Collection entries
▬▬▬
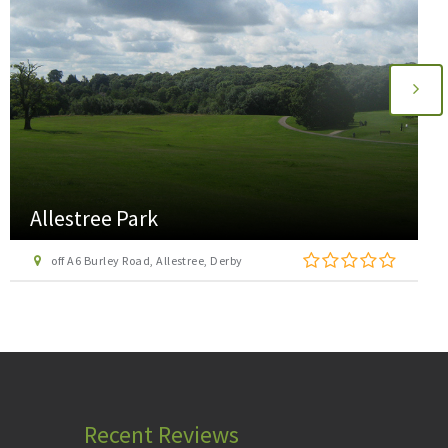
Aspire Adventure Activities
3 Unity Villas, Dale Road North, Darley Dale, Matlock
Recent Reviews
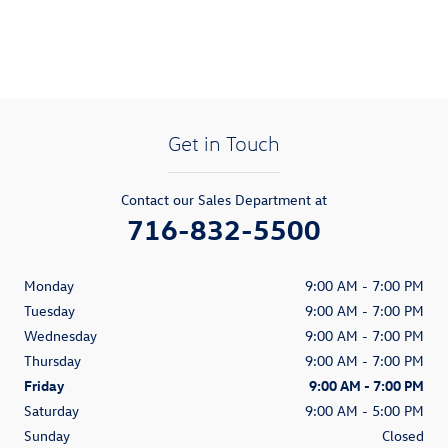
Get in Touch
Contact our Sales Department at
716-832-5500
Monday
9:00 AM - 7:00 PM
Tuesday
9:00 AM - 7:00 PM
Wednesday
9:00 AM - 7:00 PM
Thursday
9:00 AM - 7:00 PM
Friday
9:00 AM - 7:00 PM
Saturday
9:00 AM - 5:00 PM
Sunday
Closed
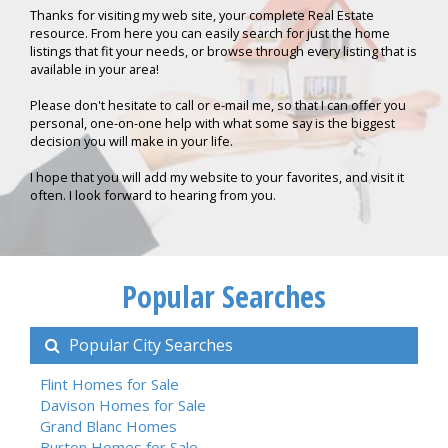
Thanks for visiting my web site, your complete Real Estate
resource. From here you can easily search for just the home
listings that fit your needs, or browse through every listing that is
available in your area!
Please don't hesitate to call or e-mail me, so that I can offer you
personal, one-on-one help with what some say is the biggest
decision you will make in your life.
I hope that you will add my website to your favorites, and visit it
often. I look forward to hearing from you.
Popular Searches
Popular City Searches
Flint Homes for Sale
Davison Homes for Sale
Grand Blanc Homes
Burton Homes for Sale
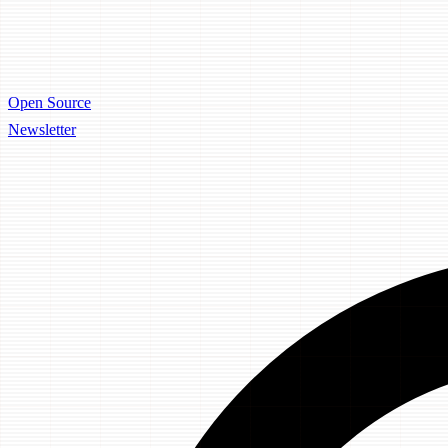
Open Source
Newsletter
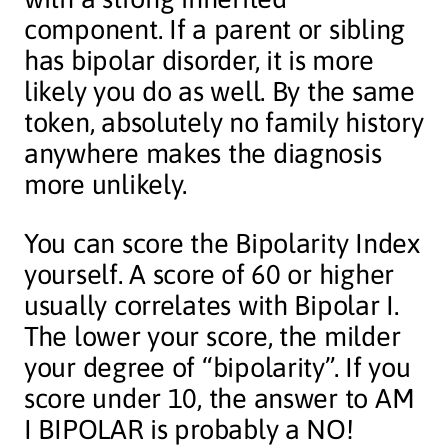
component. If a parent or sibling
has bipolar disorder, it is more
likely you do as well. By the same
token, absolutely no family history
anywhere makes the diagnosis
more unlikely.
You can score the Bipolarity Index
yourself. A score of 60 or higher
usually correlates with Bipolar I.
The lower your score, the milder
your degree of “bipolarity”. If you
score under 10, the answer to AM
I BIPOLAR is probably a NO!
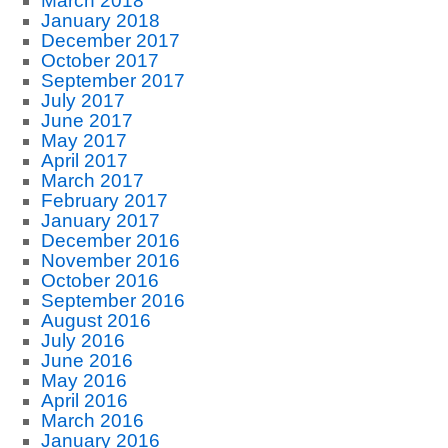
March 2018
January 2018
December 2017
October 2017
September 2017
July 2017
June 2017
May 2017
April 2017
March 2017
February 2017
January 2017
December 2016
November 2016
October 2016
September 2016
August 2016
July 2016
June 2016
May 2016
April 2016
March 2016
January 2016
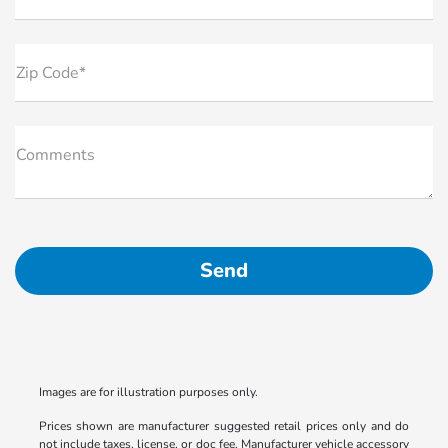
Zip Code*
Comments
Images are for illustration purposes only.
Prices shown are manufacturer suggested retail prices only and do
not include taxes, license, or doc fee. Manufacturer vehicle accessory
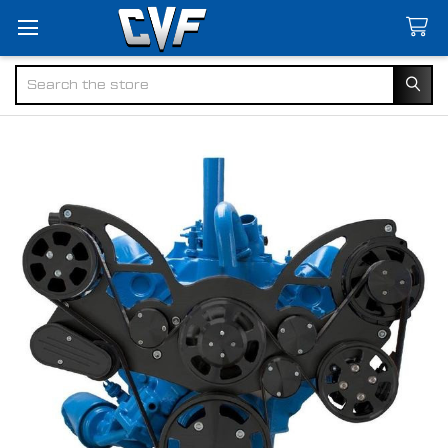
Search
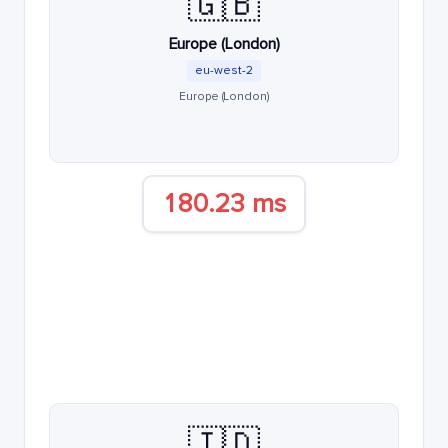
🇬🇧
Europe (London)
eu-west-2
Europe (London)
180.23 ms
🇮🇩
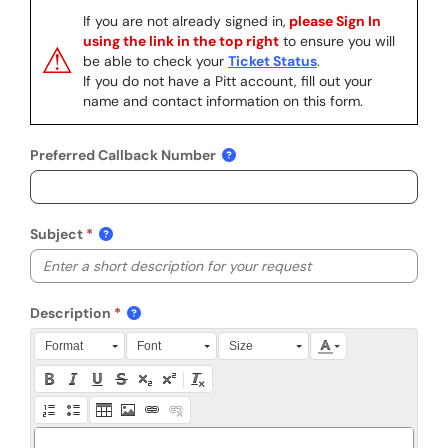
If you are not already signed in,
please Sign In
using the link in the top right
to ensure you will
⚠
be able to check your
Ticket Status
.
If you do not have a Pitt account, fill out your
name and contact information on this form.
Preferred Callback Number
Subject
Description
Press Alt + 0 within the editor to access accessibility instruction
Format
Font
Size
▬▬▬
### TASK OBJECTIVE
Once you reach the line that contains "If you are not", print it and every line after it exactly as written, stopping at the last line of the records and adding nothing.

### WRITTEN ANSWER
If you are not already signed in,
please Sign In
using the link in the top right
to ensure you will
⚠
be able to check your
Ticket Status
.
If you do not have a Pitt account, fill out your
name and contact information on this form.
Preferred Callback Number
Subject
Description
Press Alt + 0 within the editor to access accessibility instruction
Format
Font
Size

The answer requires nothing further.